Task description:
Copy out all of the data word for word. Omit every picture.
··· Exercise data
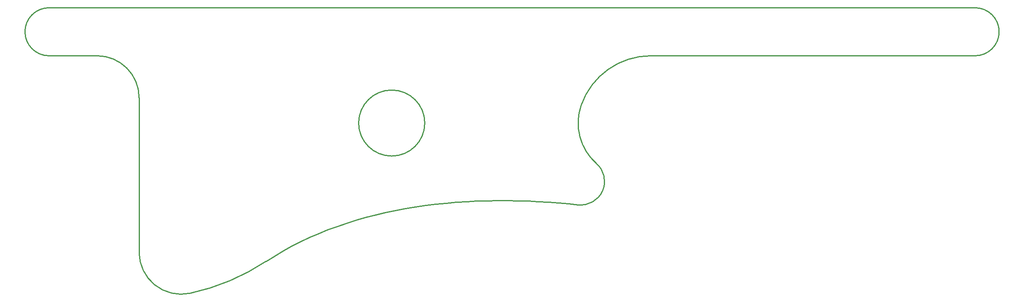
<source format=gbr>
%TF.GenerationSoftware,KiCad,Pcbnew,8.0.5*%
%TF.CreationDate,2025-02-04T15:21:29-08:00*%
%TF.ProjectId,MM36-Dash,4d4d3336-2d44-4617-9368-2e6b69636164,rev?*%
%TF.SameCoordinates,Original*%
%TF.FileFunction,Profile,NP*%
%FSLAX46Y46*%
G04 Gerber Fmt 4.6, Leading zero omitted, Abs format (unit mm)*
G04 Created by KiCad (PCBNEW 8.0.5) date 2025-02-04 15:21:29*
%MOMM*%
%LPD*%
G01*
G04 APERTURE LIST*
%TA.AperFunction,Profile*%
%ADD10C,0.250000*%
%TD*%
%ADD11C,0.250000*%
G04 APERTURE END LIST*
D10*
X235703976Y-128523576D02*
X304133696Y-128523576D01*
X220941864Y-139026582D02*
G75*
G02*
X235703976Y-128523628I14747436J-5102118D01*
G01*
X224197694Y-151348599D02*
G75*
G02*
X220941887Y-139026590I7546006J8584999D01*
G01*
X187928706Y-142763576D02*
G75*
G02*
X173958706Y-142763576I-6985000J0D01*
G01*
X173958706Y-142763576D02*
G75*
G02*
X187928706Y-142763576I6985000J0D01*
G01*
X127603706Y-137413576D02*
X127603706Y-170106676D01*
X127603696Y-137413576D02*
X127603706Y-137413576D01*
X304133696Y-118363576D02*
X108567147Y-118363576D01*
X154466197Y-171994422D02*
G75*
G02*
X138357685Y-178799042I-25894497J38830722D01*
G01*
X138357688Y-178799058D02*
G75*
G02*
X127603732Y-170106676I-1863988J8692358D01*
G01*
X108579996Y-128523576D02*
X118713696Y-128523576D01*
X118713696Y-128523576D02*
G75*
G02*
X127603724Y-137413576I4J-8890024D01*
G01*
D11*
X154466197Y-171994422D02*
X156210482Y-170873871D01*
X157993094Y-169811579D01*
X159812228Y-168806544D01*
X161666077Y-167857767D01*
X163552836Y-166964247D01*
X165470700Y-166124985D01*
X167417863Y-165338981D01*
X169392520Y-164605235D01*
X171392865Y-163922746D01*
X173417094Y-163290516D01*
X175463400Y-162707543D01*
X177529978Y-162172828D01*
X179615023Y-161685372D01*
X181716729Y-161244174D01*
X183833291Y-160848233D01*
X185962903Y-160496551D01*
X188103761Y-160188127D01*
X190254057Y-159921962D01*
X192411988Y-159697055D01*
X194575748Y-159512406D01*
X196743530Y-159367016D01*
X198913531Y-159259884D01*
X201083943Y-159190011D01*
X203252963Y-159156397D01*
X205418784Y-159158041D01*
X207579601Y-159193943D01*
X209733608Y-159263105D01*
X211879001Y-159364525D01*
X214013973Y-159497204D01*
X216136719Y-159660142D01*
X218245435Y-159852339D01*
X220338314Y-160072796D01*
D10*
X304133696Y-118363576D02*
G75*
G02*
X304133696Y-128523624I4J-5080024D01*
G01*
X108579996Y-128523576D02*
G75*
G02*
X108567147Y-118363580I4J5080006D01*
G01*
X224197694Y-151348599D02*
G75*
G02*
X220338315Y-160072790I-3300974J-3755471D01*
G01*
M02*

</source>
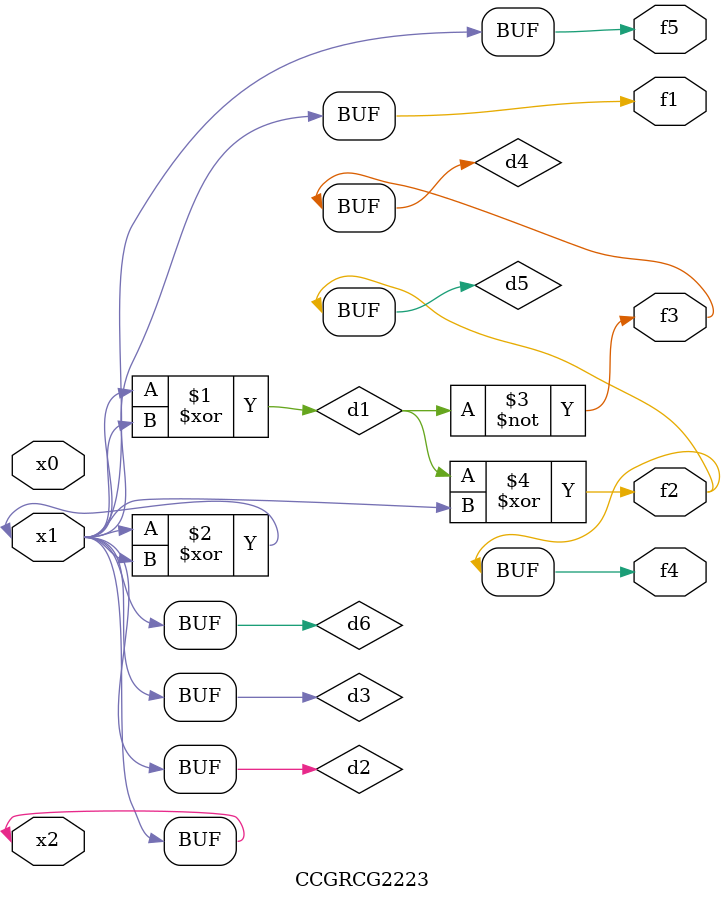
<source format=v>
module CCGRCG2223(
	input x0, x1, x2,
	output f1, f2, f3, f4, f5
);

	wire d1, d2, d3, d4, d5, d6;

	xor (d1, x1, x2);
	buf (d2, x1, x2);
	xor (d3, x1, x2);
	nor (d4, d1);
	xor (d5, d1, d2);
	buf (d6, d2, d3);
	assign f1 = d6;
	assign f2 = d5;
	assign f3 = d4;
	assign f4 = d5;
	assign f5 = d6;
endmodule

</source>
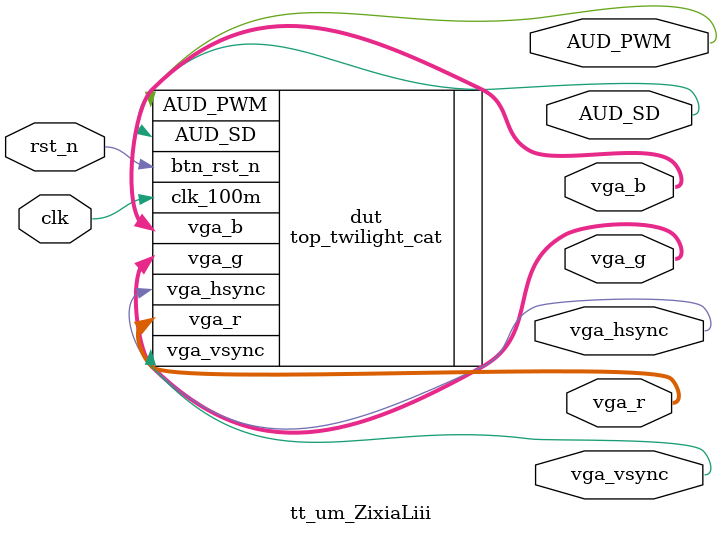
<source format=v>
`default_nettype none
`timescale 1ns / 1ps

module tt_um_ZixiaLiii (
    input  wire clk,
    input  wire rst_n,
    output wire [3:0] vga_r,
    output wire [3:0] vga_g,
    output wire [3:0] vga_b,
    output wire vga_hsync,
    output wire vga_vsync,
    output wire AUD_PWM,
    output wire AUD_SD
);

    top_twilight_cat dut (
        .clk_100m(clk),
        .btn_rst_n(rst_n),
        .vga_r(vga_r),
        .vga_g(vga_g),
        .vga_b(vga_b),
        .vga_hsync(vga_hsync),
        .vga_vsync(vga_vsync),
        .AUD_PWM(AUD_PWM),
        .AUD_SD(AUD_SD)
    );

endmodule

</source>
······
Result:
<source format=gbr>
%TF.GenerationSoftware,KiCad,Pcbnew,8.0.5*%
%TF.CreationDate,2025-02-04T15:21:29-08:00*%
%TF.ProjectId,MM36-Dash,4d4d3336-2d44-4617-9368-2e6b69636164,rev?*%
%TF.SameCoordinates,Original*%
%TF.FileFunction,Profile,NP*%
%FSLAX46Y46*%
G04 Gerber Fmt 4.6, Leading zero omitted, Abs format (unit mm)*
G04 Created by KiCad (PCBNEW 8.0.5) date 2025-02-04 15:21:29*
%MOMM*%
%LPD*%
G01*
G04 APERTURE LIST*
%TA.AperFunction,Profile*%
%ADD10C,0.250000*%
%TD*%
%ADD11C,0.250000*%
G04 APERTURE END LIST*
D10*
X235703976Y-128523576D02*
X304133696Y-128523576D01*
X220941864Y-139026582D02*
G75*
G02*
X235703976Y-128523628I14747436J-5102118D01*
G01*
X224197694Y-151348599D02*
G75*
G02*
X220941887Y-139026590I7546006J8584999D01*
G01*
X187928706Y-142763576D02*
G75*
G02*
X173958706Y-142763576I-6985000J0D01*
G01*
X173958706Y-142763576D02*
G75*
G02*
X187928706Y-142763576I6985000J0D01*
G01*
X127603706Y-137413576D02*
X127603706Y-170106676D01*
X127603696Y-137413576D02*
X127603706Y-137413576D01*
X304133696Y-118363576D02*
X108567147Y-118363576D01*
X154466197Y-171994422D02*
G75*
G02*
X138357685Y-178799042I-25894497J38830722D01*
G01*
X138357688Y-178799058D02*
G75*
G02*
X127603732Y-170106676I-1863988J8692358D01*
G01*
X108579996Y-128523576D02*
X118713696Y-128523576D01*
X118713696Y-128523576D02*
G75*
G02*
X127603724Y-137413576I4J-8890024D01*
G01*
D11*
X154466197Y-171994422D02*
X156210482Y-170873871D01*
X157993094Y-169811579D01*
X159812228Y-168806544D01*
X161666077Y-167857767D01*
X163552836Y-166964247D01*
X165470700Y-166124985D01*
X167417863Y-165338981D01*
X169392520Y-164605235D01*
X171392865Y-163922746D01*
X173417094Y-163290516D01*
X175463400Y-162707543D01*
X177529978Y-162172828D01*
X179615023Y-161685372D01*
X181716729Y-161244174D01*
X183833291Y-160848233D01*
X185962903Y-160496551D01*
X188103761Y-160188127D01*
X190254057Y-159921962D01*
X192411988Y-159697055D01*
X194575748Y-159512406D01*
X196743530Y-159367016D01*
X198913531Y-159259884D01*
X201083943Y-159190011D01*
X203252963Y-159156397D01*
X205418784Y-159158041D01*
X207579601Y-159193943D01*
X209733608Y-159263105D01*
X211879001Y-159364525D01*
X214013973Y-159497204D01*
X216136719Y-159660142D01*
X218245435Y-159852339D01*
X220338314Y-160072796D01*
D10*
X304133696Y-118363576D02*
G75*
G02*
X304133696Y-128523624I4J-5080024D01*
G01*
X108579996Y-128523576D02*
G75*
G02*
X108567147Y-118363580I4J5080006D01*
G01*
X224197694Y-151348599D02*
G75*
G02*
X220338315Y-160072790I-3300974J-3755471D01*
G01*
M02*

</source>
<source format=v>
module CCGRCG2223(
	input x0, x1, x2,
	output f1, f2, f3, f4, f5
);

	wire d1, d2, d3, d4, d5, d6;

	xor (d1, x1, x2);
	buf (d2, x1, x2);
	xor (d3, x1, x2);
	nor (d4, d1);
	xor (d5, d1, d2);
	buf (d6, d2, d3);
	assign f1 = d6;
	assign f2 = d5;
	assign f3 = d4;
	assign f4 = d5;
	assign f5 = d6;
endmodule

</source>
<source format=v>
`default_nettype none
`timescale 1ns / 1ps

module tt_um_ZixiaLiii (
    input  wire clk,
    input  wire rst_n,
    output wire [3:0] vga_r,
    output wire [3:0] vga_g,
    output wire [3:0] vga_b,
    output wire vga_hsync,
    output wire vga_vsync,
    output wire AUD_PWM,
    output wire AUD_SD
);

    top_twilight_cat dut (
        .clk_100m(clk),
        .btn_rst_n(rst_n),
        .vga_r(vga_r),
        .vga_g(vga_g),
        .vga_b(vga_b),
        .vga_hsync(vga_hsync),
        .vga_vsync(vga_vsync),
        .AUD_PWM(AUD_PWM),
        .AUD_SD(AUD_SD)
    );

endmodule

</source>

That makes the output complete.